▸ **Exercise requirements**
A – From the thread on Tagalog books, extract everything from "# Recommendations for" down to "I started accidentally.".
B – In the rows, switch "Specify" to "Define" in everything from the line containing "- **Bias**: In" down to the line containing "- The report", both lines included. Return only those lines, with all else unchanged.

▸ **Document section**
= Beginning of Section =

# Recommendations for printed learning resources



## lovebird2010

Actually I am looking for a nice book, from where I can learn Tagalog properly. However I am using "Basic Tagalog" (written by "Paraluman S. Aspillera" at the moment, but I am not happy at all. English explanation is terrible and even Tagalog lessons as well. I was using the verbs with the Filipino people that I'm learning from the book; first they were laughing at me and later on they were correcting of them. 
I am almost giving up learning Tagalog because of terrible book that I started accidentally.
I will appreciate if someone can recommend a very good book that teaches me a proper Tagalog. I believe that it will give my strength back again to continue studying Tagalog.
Thanks


----------



## Inglip

That is the book I use, and I find that it's pretty good. I have a couple other learning resources, and they lack. Each of my resources lack's in some area though. I know what you mean about the English side of things, but it's not terrible. Sometime's it does lack, but you should use multiple things and do your own research. Ask the forum, look up online dictionaries, ask friends/tagalogs.

You can't just read through a book and learn a language, you need to go out, speak it, and ask many questions about it. This applies to all languages.

The book is more formal, but you expect that when learning any language. I'm sure in an English book it would say that you must enter a shop and say "Top of the morning Sir, I would like to purchase a bag of your finest grapes please." All correct grammar and words, but not how it is spoken on the streets. Obviously your friends speak informal, colloquial tagalog. I speak some Arabic, and it's the same thing. The book teaches correct, formal language, where as spoken on the streets is informal. You may not be aware, but you'll do it with your native language.

= End of Section =

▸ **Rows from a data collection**
= Beginning of Section =

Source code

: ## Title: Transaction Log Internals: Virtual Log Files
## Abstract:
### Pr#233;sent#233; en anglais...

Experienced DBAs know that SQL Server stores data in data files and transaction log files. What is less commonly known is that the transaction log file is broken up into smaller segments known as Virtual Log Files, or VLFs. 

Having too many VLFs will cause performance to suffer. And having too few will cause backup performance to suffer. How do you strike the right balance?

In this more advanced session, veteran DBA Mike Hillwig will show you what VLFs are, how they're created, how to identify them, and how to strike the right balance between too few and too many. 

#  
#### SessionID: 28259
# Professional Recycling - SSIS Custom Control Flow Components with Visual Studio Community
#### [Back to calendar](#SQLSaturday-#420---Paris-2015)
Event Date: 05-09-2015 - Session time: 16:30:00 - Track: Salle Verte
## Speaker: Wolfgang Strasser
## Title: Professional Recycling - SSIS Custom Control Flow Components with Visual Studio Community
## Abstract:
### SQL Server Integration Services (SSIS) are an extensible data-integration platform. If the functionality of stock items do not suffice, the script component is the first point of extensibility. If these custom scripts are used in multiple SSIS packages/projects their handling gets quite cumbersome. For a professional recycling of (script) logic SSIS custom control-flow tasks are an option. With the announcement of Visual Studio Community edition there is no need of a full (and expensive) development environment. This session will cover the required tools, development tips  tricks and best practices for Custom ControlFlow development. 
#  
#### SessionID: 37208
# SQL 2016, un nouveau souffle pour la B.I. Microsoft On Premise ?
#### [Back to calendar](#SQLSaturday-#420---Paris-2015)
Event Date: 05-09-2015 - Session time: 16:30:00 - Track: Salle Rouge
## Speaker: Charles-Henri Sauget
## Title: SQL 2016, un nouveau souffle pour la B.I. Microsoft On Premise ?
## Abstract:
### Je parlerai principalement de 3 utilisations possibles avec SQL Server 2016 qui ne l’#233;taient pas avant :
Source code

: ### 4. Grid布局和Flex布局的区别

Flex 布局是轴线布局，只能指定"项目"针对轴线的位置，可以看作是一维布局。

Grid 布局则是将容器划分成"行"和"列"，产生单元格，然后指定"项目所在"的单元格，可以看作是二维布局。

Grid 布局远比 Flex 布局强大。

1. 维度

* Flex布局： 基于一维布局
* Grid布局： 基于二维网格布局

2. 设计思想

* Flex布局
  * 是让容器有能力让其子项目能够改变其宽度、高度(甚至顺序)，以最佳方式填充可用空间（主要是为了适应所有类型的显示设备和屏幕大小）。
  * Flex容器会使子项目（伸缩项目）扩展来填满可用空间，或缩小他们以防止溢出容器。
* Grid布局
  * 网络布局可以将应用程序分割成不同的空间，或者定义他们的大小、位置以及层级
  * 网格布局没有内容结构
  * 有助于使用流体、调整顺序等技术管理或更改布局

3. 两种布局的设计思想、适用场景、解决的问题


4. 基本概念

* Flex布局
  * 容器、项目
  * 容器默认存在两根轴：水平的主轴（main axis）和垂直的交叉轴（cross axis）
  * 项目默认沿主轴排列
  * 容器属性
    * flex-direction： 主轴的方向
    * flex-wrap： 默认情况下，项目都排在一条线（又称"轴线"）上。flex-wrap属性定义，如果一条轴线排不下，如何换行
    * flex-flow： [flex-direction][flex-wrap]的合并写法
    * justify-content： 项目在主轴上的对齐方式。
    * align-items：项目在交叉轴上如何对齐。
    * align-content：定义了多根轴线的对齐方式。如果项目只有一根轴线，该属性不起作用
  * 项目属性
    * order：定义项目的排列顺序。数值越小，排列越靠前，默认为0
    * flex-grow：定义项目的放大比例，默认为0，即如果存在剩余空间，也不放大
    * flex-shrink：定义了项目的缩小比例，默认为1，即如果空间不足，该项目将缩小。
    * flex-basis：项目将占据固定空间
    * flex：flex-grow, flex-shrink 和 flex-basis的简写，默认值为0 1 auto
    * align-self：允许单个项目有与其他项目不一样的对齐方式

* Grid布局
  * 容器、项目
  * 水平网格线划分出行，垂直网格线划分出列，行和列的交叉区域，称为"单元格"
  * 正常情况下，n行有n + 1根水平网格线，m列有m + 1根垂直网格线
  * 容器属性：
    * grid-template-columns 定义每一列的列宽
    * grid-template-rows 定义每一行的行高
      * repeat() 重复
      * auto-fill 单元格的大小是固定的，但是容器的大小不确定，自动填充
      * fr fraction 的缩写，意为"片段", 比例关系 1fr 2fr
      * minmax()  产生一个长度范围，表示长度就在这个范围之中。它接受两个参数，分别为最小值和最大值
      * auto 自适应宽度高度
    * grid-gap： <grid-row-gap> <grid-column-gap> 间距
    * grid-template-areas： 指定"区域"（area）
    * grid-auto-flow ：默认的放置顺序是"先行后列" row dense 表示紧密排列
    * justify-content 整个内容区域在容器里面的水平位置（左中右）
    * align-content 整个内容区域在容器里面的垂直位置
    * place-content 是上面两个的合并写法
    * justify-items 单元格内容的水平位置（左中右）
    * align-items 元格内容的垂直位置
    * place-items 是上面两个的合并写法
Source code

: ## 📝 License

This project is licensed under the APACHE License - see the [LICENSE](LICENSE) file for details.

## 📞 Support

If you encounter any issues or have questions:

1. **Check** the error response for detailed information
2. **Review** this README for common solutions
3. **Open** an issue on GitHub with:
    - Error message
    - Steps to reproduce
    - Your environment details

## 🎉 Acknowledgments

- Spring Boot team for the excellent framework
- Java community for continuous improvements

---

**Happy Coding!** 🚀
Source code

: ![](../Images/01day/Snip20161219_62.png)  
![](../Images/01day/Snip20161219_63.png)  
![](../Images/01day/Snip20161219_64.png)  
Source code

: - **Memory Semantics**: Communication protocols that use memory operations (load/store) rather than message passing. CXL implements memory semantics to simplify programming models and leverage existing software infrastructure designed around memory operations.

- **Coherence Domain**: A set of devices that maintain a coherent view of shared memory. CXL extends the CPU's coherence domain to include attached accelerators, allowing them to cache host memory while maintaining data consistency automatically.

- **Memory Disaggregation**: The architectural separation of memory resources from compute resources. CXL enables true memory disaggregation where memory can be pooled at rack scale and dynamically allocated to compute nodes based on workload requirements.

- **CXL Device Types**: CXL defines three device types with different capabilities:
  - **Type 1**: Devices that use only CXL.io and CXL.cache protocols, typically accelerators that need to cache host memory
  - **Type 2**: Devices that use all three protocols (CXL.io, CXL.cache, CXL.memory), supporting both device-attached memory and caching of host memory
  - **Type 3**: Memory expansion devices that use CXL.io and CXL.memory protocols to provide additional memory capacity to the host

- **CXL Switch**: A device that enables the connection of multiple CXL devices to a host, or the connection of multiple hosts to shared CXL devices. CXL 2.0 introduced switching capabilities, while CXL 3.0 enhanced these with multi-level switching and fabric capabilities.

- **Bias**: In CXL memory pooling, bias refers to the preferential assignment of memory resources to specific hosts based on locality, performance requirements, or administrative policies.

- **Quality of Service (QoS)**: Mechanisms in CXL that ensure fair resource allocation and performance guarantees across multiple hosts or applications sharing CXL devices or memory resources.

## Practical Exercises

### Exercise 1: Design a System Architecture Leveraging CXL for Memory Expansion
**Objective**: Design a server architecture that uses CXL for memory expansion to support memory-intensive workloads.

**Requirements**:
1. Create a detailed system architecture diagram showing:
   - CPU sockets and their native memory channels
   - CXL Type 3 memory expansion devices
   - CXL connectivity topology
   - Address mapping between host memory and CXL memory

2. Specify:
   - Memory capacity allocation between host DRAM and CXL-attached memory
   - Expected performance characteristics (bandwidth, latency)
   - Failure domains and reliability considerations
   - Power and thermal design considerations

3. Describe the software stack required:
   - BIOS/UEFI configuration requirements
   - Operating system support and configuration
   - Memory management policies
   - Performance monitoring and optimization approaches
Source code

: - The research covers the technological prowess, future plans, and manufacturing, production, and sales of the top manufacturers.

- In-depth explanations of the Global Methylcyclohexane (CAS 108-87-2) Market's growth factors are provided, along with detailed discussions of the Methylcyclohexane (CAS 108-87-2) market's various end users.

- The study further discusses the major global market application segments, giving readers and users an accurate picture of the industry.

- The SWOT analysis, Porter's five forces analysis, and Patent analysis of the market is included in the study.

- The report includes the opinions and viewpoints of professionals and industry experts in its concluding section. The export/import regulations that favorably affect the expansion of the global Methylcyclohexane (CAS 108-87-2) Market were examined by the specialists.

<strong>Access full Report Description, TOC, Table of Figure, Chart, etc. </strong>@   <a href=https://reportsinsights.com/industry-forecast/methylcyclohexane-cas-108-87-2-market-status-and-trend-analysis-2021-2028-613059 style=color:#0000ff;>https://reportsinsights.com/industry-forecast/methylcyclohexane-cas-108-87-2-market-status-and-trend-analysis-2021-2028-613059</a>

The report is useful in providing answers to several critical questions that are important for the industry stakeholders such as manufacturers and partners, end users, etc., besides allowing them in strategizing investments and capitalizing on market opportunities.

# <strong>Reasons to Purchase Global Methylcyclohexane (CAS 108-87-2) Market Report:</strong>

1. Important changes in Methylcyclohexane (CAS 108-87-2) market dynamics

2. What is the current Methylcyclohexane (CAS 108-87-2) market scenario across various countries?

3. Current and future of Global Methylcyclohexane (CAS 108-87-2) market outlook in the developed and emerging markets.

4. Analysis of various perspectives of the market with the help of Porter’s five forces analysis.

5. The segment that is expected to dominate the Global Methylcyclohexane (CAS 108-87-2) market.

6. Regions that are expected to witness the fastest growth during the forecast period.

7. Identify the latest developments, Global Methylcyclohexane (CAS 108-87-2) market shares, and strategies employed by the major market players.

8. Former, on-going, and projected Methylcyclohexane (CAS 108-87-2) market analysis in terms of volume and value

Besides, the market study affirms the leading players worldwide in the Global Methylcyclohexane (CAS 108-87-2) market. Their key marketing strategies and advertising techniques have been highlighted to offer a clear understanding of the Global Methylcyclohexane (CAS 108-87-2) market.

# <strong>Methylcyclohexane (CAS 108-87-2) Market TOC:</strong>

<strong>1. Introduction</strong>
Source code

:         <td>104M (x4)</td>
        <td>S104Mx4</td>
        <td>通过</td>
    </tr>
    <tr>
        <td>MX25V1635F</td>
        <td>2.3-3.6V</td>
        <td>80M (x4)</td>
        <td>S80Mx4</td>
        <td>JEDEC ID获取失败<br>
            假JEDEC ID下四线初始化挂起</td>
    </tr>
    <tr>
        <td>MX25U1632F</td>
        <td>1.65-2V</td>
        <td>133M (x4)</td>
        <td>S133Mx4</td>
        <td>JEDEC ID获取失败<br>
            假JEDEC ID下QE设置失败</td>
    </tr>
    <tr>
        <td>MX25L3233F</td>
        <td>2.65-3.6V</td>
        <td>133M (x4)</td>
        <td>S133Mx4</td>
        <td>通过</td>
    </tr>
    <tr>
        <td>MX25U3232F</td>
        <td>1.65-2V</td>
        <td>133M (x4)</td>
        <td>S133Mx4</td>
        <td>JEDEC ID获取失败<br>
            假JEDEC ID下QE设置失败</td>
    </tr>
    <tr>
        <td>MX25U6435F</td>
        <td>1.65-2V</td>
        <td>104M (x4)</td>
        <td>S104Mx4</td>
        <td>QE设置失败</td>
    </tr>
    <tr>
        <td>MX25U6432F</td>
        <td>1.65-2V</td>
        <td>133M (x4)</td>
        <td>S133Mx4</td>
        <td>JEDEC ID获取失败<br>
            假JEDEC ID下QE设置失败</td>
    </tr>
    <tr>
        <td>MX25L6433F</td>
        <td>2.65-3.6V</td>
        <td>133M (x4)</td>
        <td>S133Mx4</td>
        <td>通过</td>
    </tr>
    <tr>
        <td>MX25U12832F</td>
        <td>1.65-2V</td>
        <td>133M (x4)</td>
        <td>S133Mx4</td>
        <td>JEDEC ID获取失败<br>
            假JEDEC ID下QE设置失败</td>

= End of Section =

▸ **Solution set**
A –
# Recommendations for printed learning resources



## lovebird2010

Actually I am looking for a nice book, from where I can learn Tagalog properly. However I am using "Basic Tagalog" (written by "Paraluman S. Aspillera" at the moment, but I am not happy at all. English explanation is terrible and even Tagalog lessons as well. I was using the verbs with the Filipino people that I'm learning from the book; first they were laughing at me and later on they were correcting of them. 
I am almost giving up learning Tagalog because of terrible book that I started accidentally.

B –
- **Bias**: In CXL memory pooling, bias refers to the preferential assignment of memory resources to specific hosts based on locality, performance requirements, or administrative policies.

- **Quality of Service (QoS)**: Mechanisms in CXL that ensure fair resource allocation and performance guarantees across multiple hosts or applications sharing CXL devices or memory resources.

## Practical Exercises

### Exercise 1: Design a System Architecture Leveraging CXL for Memory Expansion
**Objective**: Design a server architecture that uses CXL for memory expansion to support memory-intensive workloads.

**Requirements**:
1. Create a detailed system architecture diagram showing:
   - CPU sockets and their native memory channels
   - CXL Type 3 memory expansion devices
   - CXL connectivity topology
   - Address mapping between host memory and CXL memory

2. Define:
   - Memory capacity allocation between host DRAM and CXL-attached memory
   - Expected performance characteristics (bandwidth, latency)
   - Failure domains and reliability considerations
   - Power and thermal design considerations

3. Describe the software stack required:
   - BIOS/UEFI configuration requirements
   - Operating system support and configuration
   - Memory management policies
   - Performance monitoring and optimization approaches
Source code

: - The research covers the technological prowess, future plans, and manufacturing, production, and sales of the top manufacturers.

- In-depth explanations of the Global Methylcyclohexane (CAS 108-87-2) Market's growth factors are provided, along with detailed discussions of the Methylcyclohexane (CAS 108-87-2) market's various end users.

- The study further discusses the major global market application segments, giving readers and users an accurate picture of the industry.

- The SWOT analysis, Porter's five forces analysis, and Patent analysis of the market is included in the study.

- The report includes the opinions and viewpoints of professionals and industry experts in its concluding section. The export/import regulations that favorably affect the expansion of the global Methylcyclohexane (CAS 108-87-2) Market were examined by the specialists.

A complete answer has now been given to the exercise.